Para especialistas, câmbio vem prejudicando as indústrias

Apesar de facilitar as importações de máquinas, real valorizado também abre País para entrada de manufaturados baratos

Alexandre Rodrigues, O Estado de S.Paulo

20 de junho de 2011 | 00h00

O câmbio valorizado é recorrentemente apontado como fator favorável ao investimento na indústria, por facilitar a importação de equipamentos. Porém, adverte o economista Antônio Correa de Lacerda, professor da PUC-SP, a vantagem é um mito. A enxurrada de manufaturados importados com o dólar barato prejudica o escoamento do incremento da produção proporcionado pelas máquinas importadas, que prejudicam a indústria nacional de bens de capital.

"A indústria está sofrendo um impacto muito forte da importação. Grande parte dela é de máquinas e equipamentos, mas também de material elétrico, automóveis e outros itens. Muitos já se perguntam: para que comprar máquinas para produzir se importar o produto pronto é mais barato em muitos casos?", diz Lacerda.

Segundo a Associação Brasileira da Indústria de Máquinas e Equipamentos (Abimaq), a importação de bens de capital somou US$ 8,9 bilhões entre janeiro e abril, 32,5% a mais do que no mesmo período de 2010, elevando o déficit do setor a recordes US$ 5,5 bilhões este ano.

José Velloso, vice-presidente da Abimaq, diz que o consumo nacional de bens de capital somou R$ 120 bilhões em 2010. Metade dessa demanda foi atendida por importados. "Em 2005, os importados eram 40%. O que assusta mais não é a perda de competitividade da nossa indústria, mas a rapidez com que isso está acontecendo", diz. Ele atribui as dificuldades do setor ao câmbio, à alta carga tributária e ao custo do capital de giro turbinado pelos juros altos. Para ele, o financiamento subsidiado do BNDES para a compra de bens de capital ameniza a competição com os importados, mas não soluciona.
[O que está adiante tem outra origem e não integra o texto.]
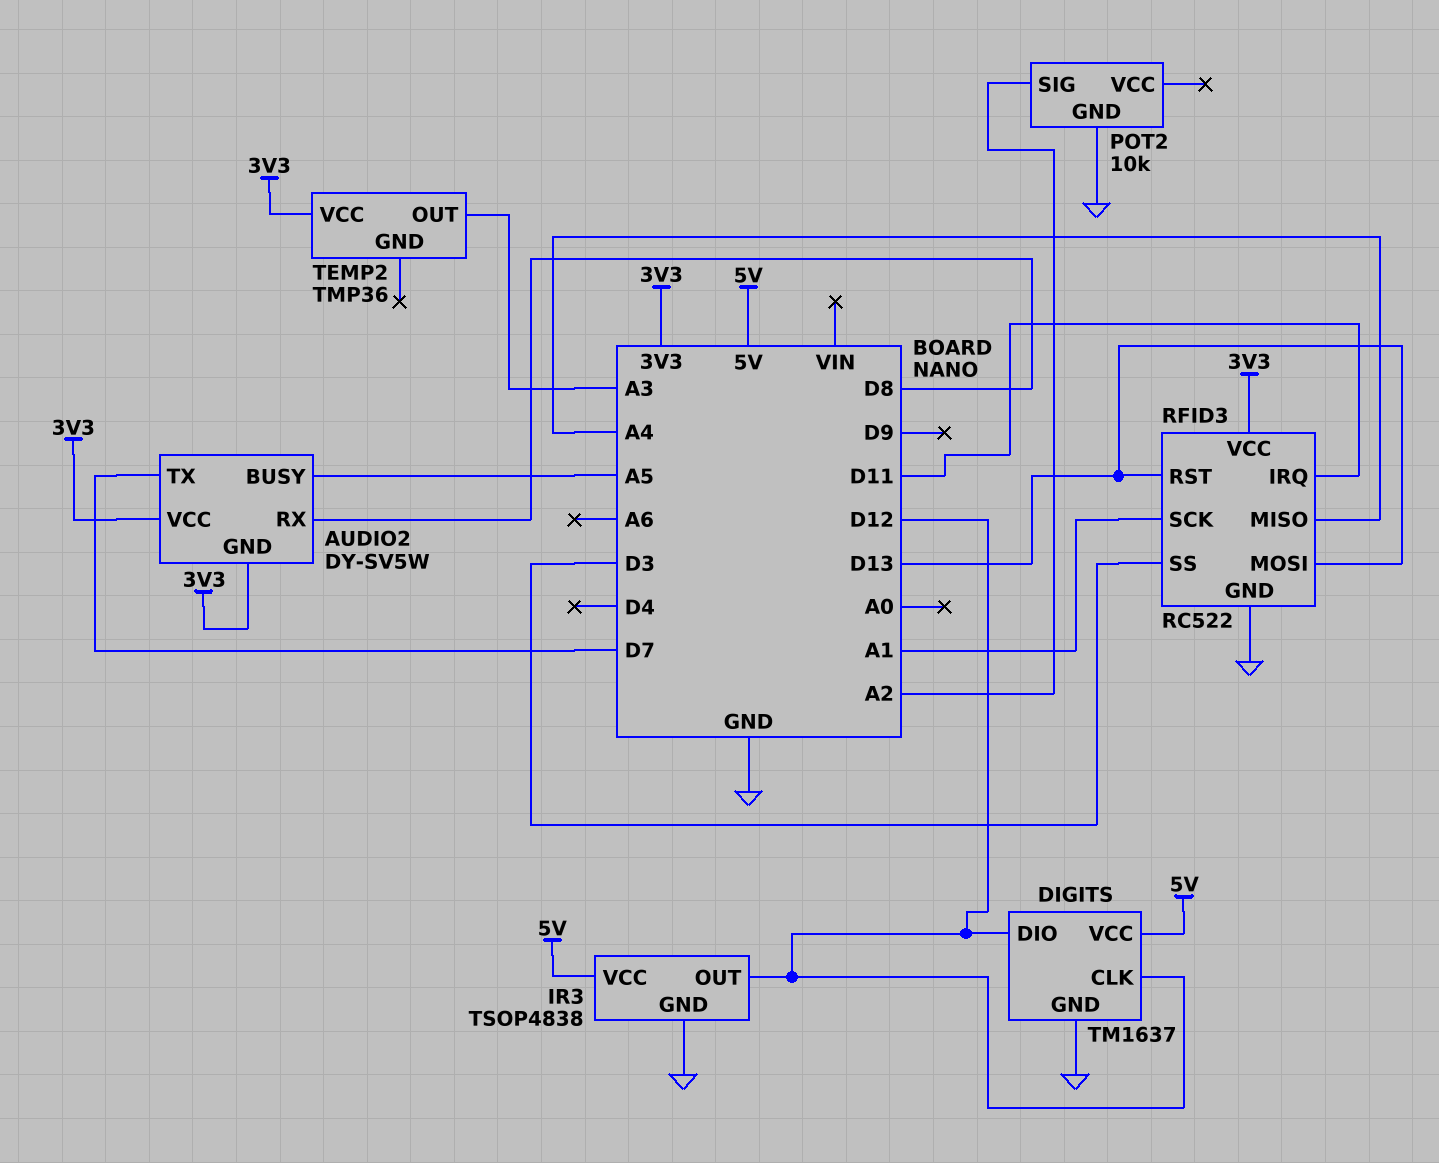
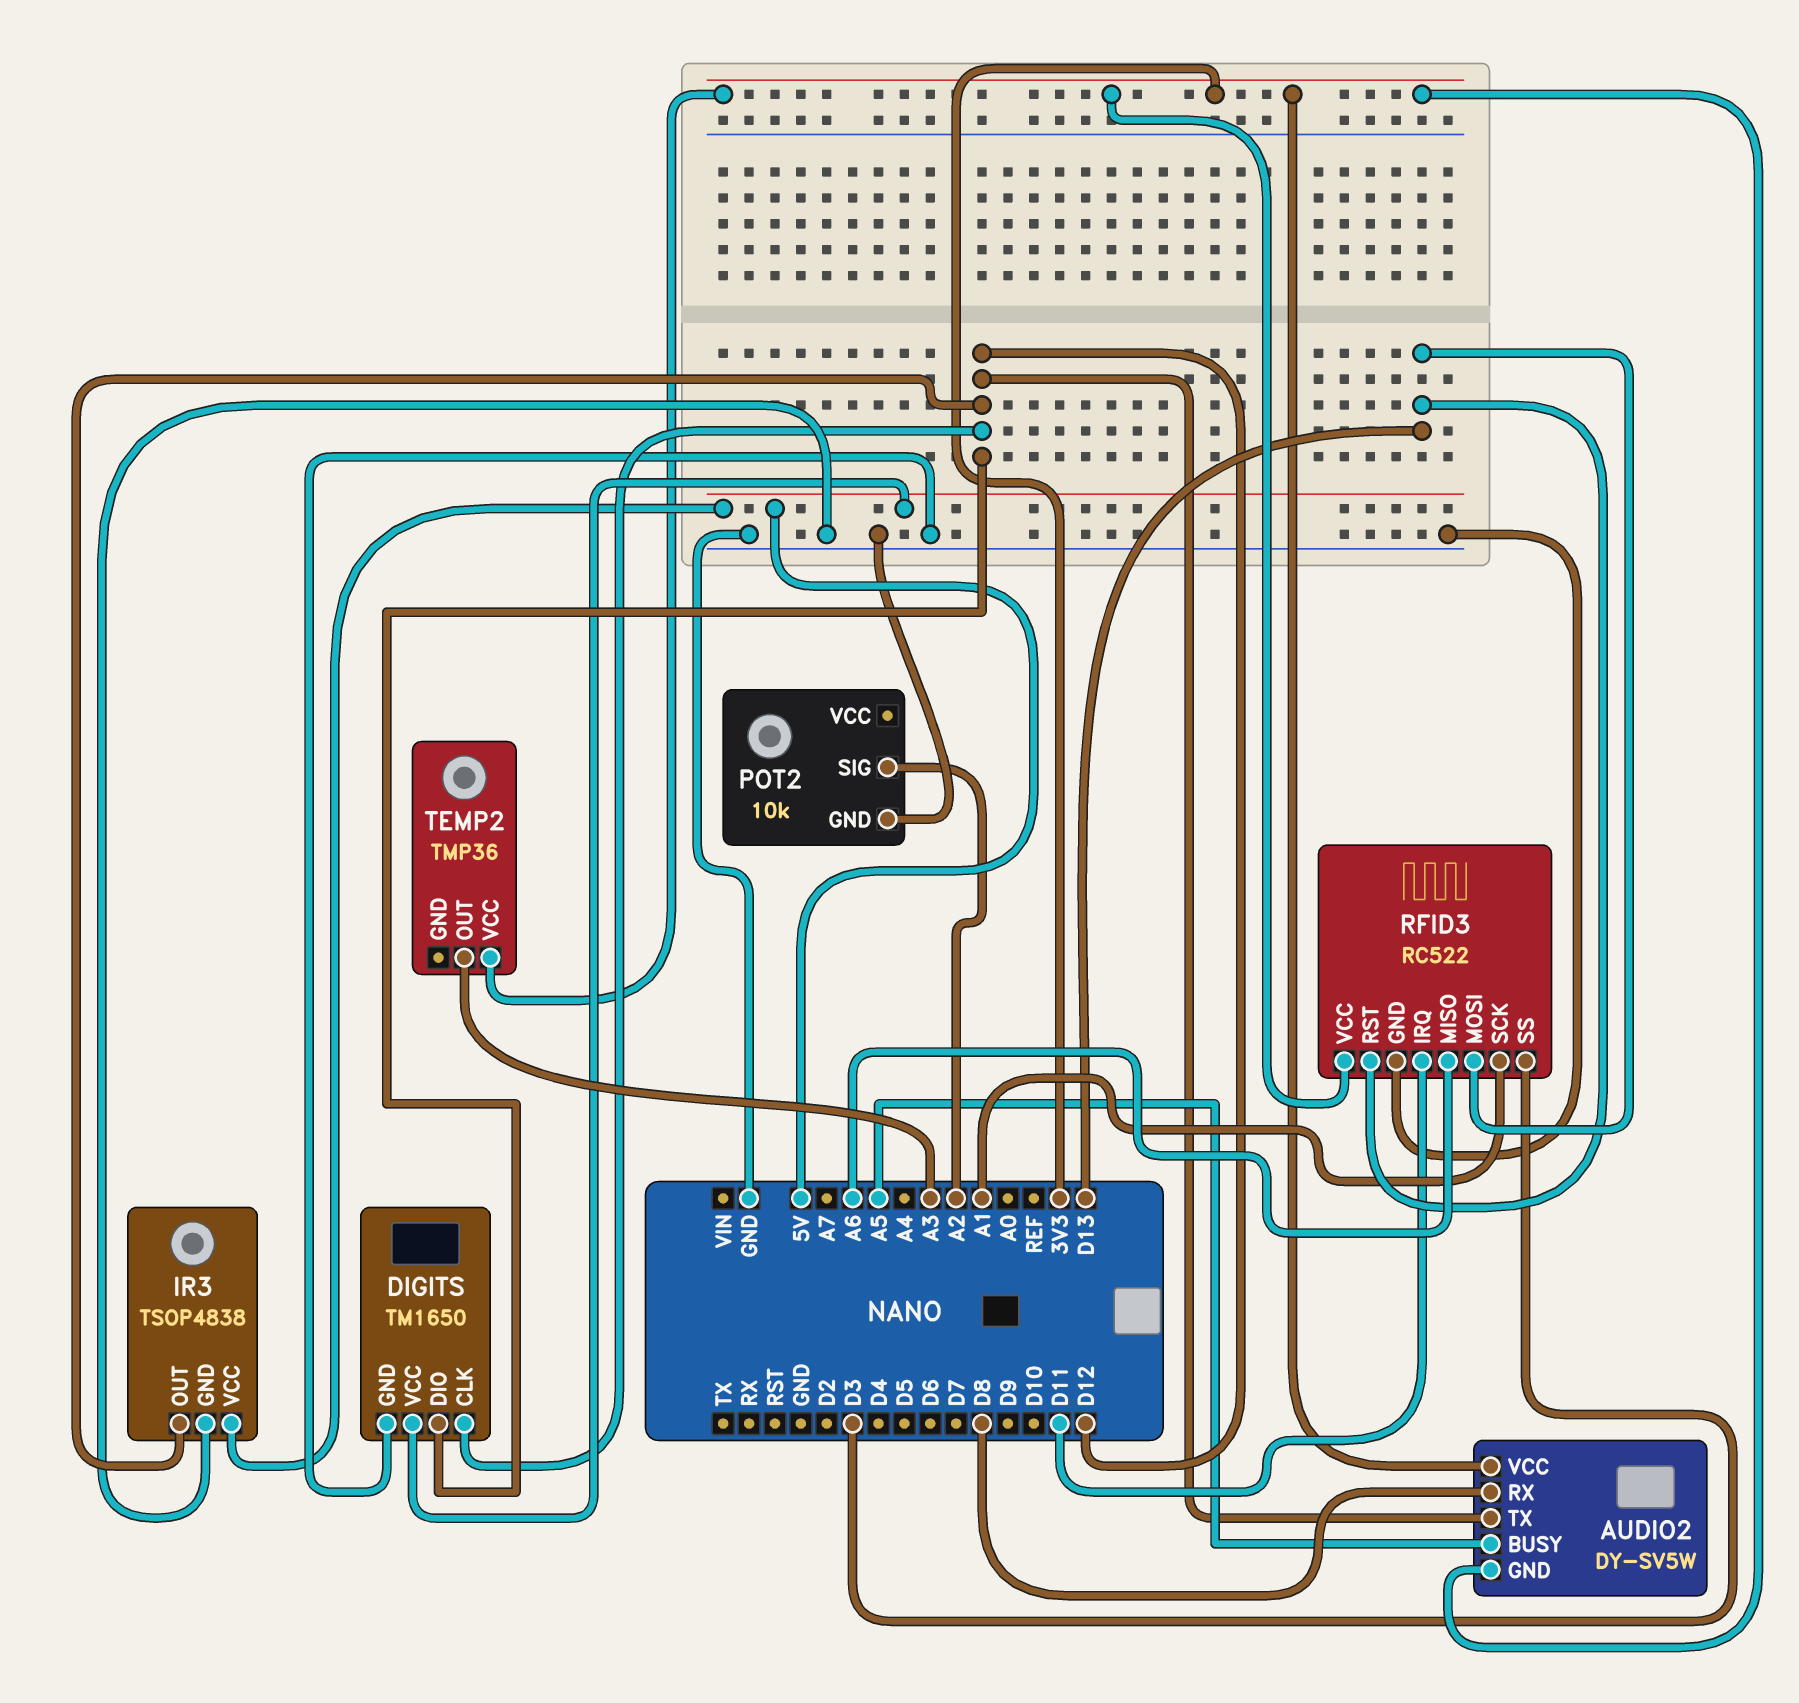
AUDIO2 pin TX: D7 -> D12
DIGITS: TM1637 -> TM1650
RFID3 pin MISO: A4 -> A6

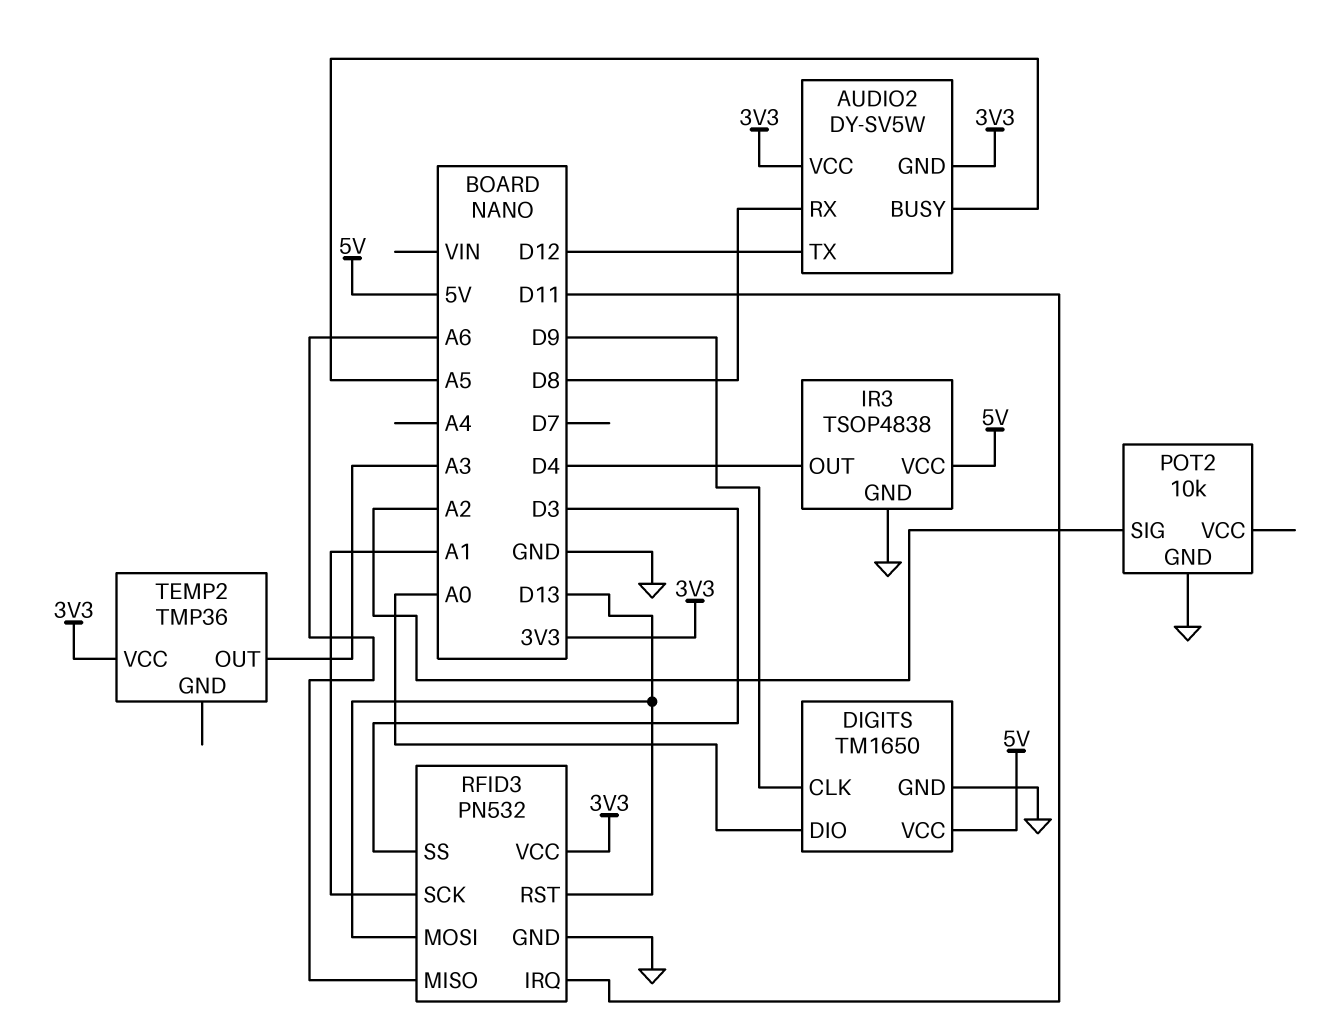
DIGITS pin CLK: D12 -> D9
DIGITS pin DIO: D12 -> A0
IR3 pin OUT: D12 -> D4
RFID3: RC522 -> PN532

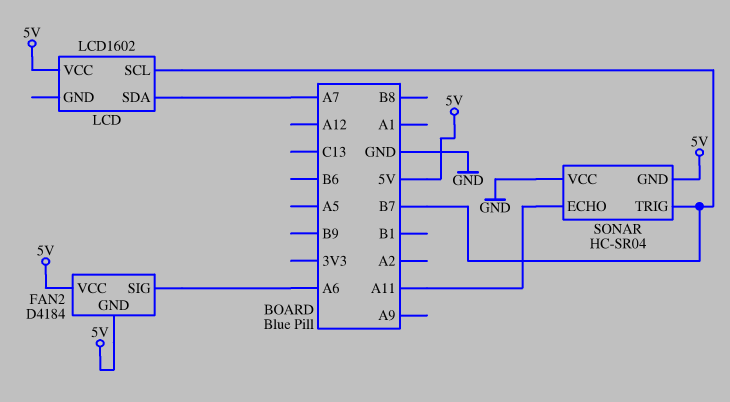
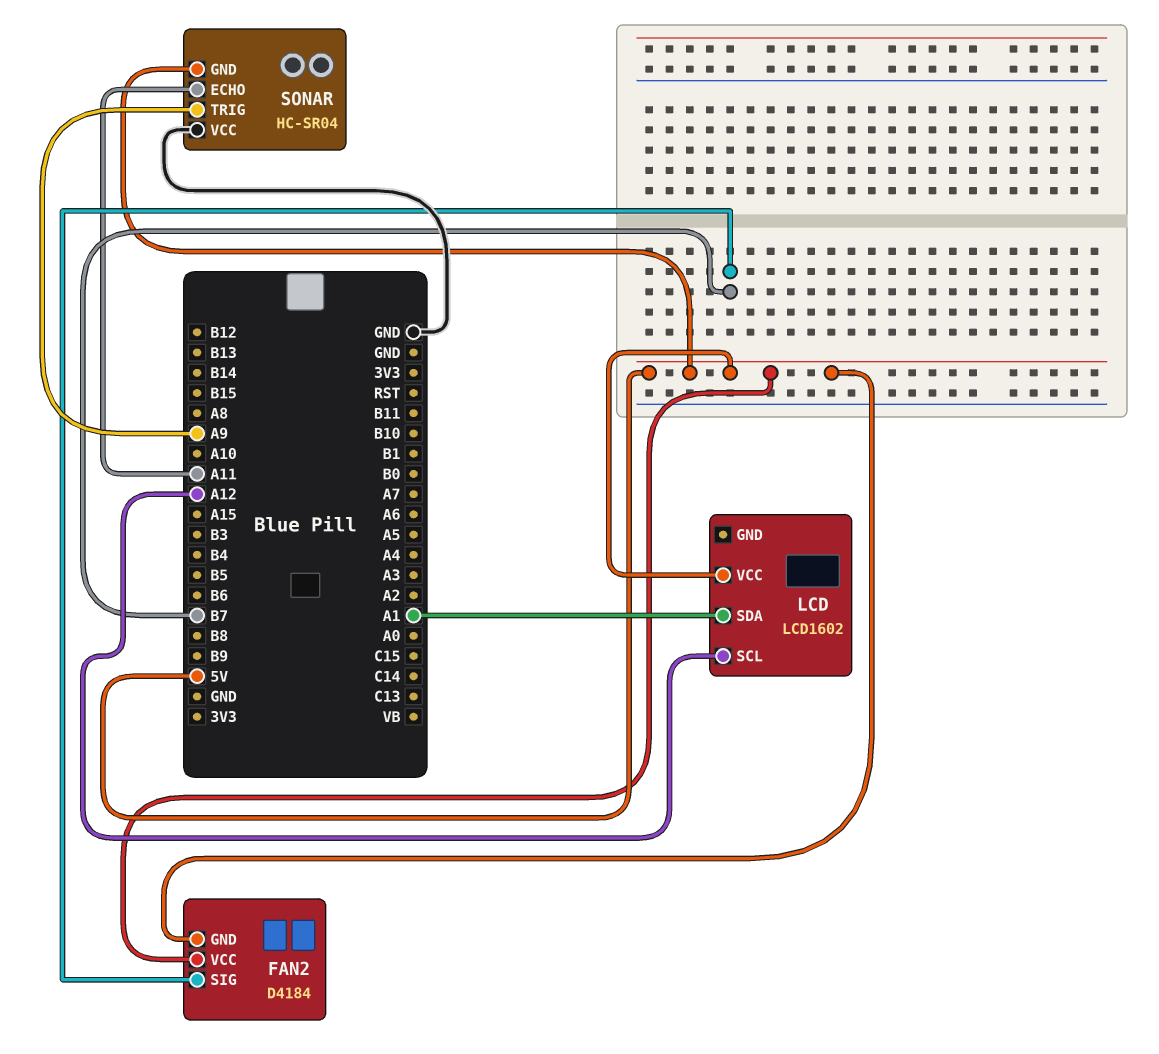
FAN2 pin SIG: A6 -> B7
LCD pin SCL: B7 -> A12
LCD pin SDA: A7 -> A1
SONAR pin TRIG: B7 -> A9

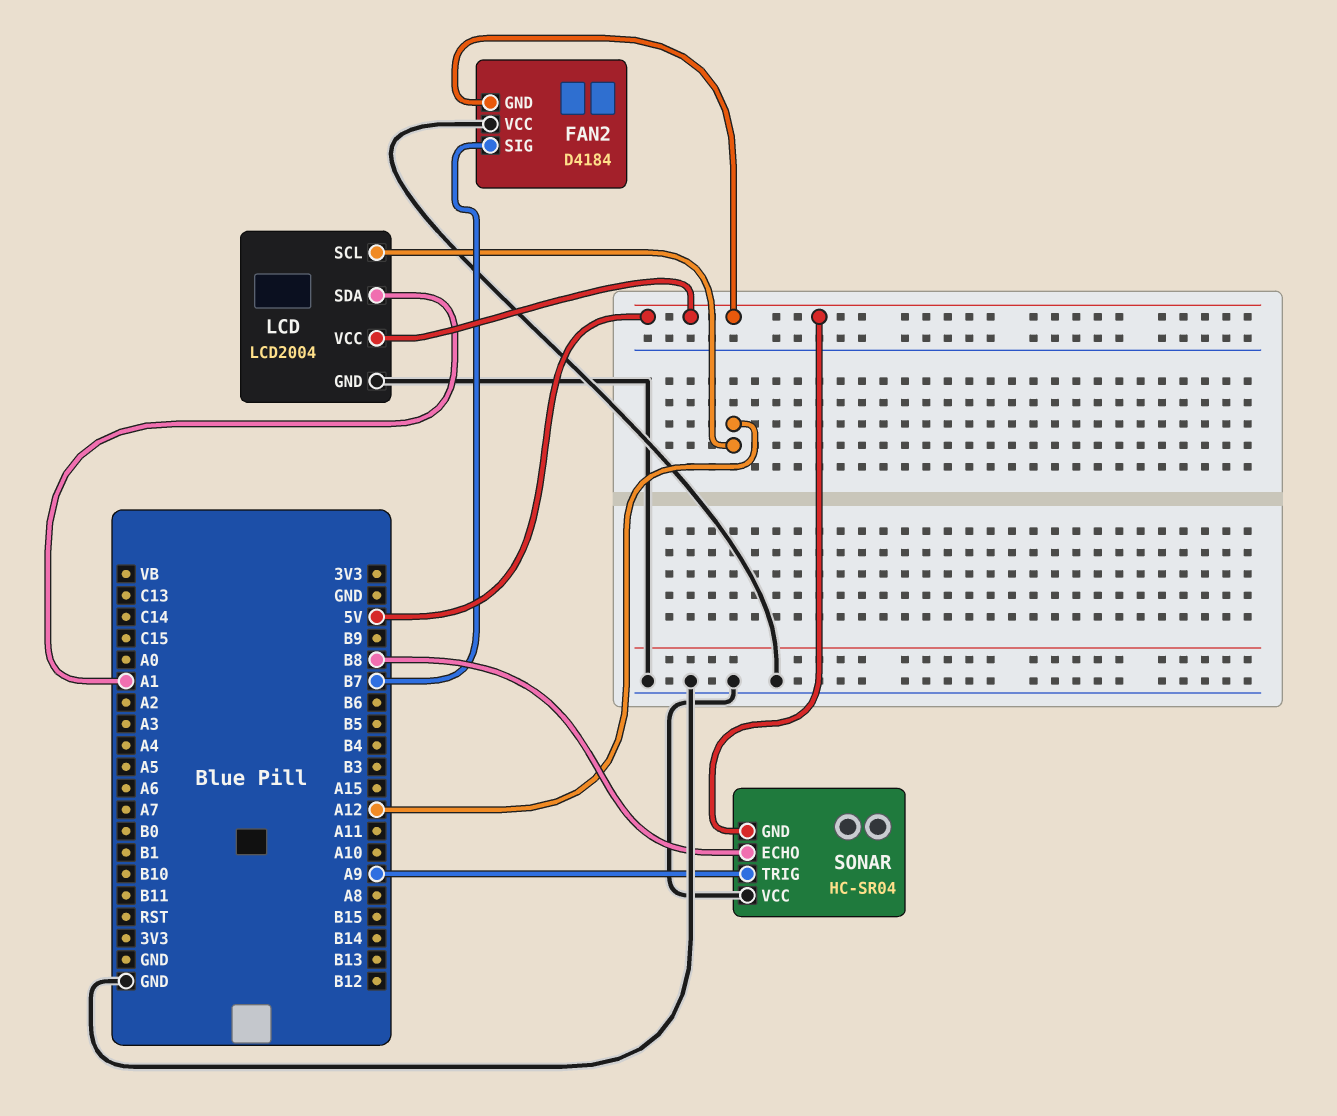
FAN2 pin VCC: 5V -> GND
LCD: LCD1602 -> LCD2004
LCD pin GND: none -> GND
SONAR pin ECHO: A11 -> B8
"O BNDES é um excelente instrumento, mas resolve o problema de quem compra a máquina. Quem produz, tem o capital de giro mais alto do mundo, com spreads pornográficos", diz.

Montadoras. Rogério de Souza, economista-chefe do Instituto de Estudos para o Desenvolvimento Industrial (Iedi), também vê a desindustrialização como uma questão presente, agravada pelo câmbio. "Há empresas que estão se tornando montadoras de componentes importados, e esse é um movimento de desindustrialização difícil de captar, que pode ser notado tarde demais."

Para Lacerda, o investimento em bens de capital seguirá crescendo este ano no País, mas nos setores ligados à produção de commodities. "Tudo aquilo que envolve maior valor agregado e tecnologia, a indústria de transformação em geral, tende a minar nesse quadro."